Roy, do you read music, or just pick tunes off the radio by ear?
Well, I don’t read, and I don’t listen to the radio. If I decide I want a new lick, I just lay in bed and think of it. Don’t even need an instrument. Some of my best licks I can just think. Some of them aren’t good, though, but when I try them out on the guitar, I know whether to keep them or not.
Why do you keep changing the structures of the songs you play over and over?
To keep it from getting monotonous. I may play them the same way, but I prefer to change them.
It was reported that you had your first solo album planned to come out in February of 1971. What happened?
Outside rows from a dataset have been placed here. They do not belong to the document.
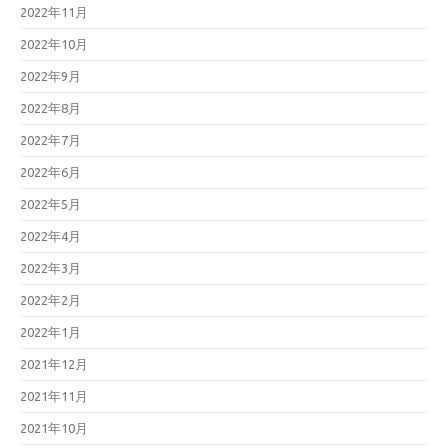
2022年11月
2022年10月
2022年9月
2022年8月
2022年7月
2022年6月
2022年5月
2022年4月
2022年3月
2022年2月
2022年1月
2021年12月
2021年11月
2021年10月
I canned it, because it was overdone. It had me sounding like too many other people—the Beatles, Cream, Hendrix—and I don’t want to copy other cats. Everything I did on the first album was like show. I would go down to Nashville, and the tracks would already be made, and all I had to do was put the guitar part on. And they would sit there and say this is what we want you to put on it. Then, after I got through, I called the record company and told them I was dissatisfied. They asked if I thought I could do better, and I said, “Yes.” So I made some dubs and sent them to them, and they said, “Okay, we’ll do it your way.” I want a little jazz, a little country, and a little blues.
Is there any particular musician you’d like to work with?
Yeah. Barney Kessel. He’s great. I’d be ashamed to try to duplicate what he’s doing in front of him, but I’d play my own thing. I’ve got some ideas of my own that would go along with his. I think jazz could be funkier, for one thing. It’s possible to add jazz and rock together, in spite of what some people say. You just have to know how to do it.
Do you have any advice for young guitarists?
If I had it all to do over again, I’d probably learn to read music. And I’d spend more time practicing, and learning harmony and theory. The more you know about it, the better off you are. But also add your own things to it.
It has been said that if a man knows more about the theory of music, he would play different, with less feeling.
No, that’s not true. The more knowledge you’ve got, the better you can do it. Sure, sometimes, you have to remember how you felt before, but it’s a matter of using what you learn. If you can’t do that, you might as well say you could play better 15 years ago than you can now. See what I mean? That’s learning, too.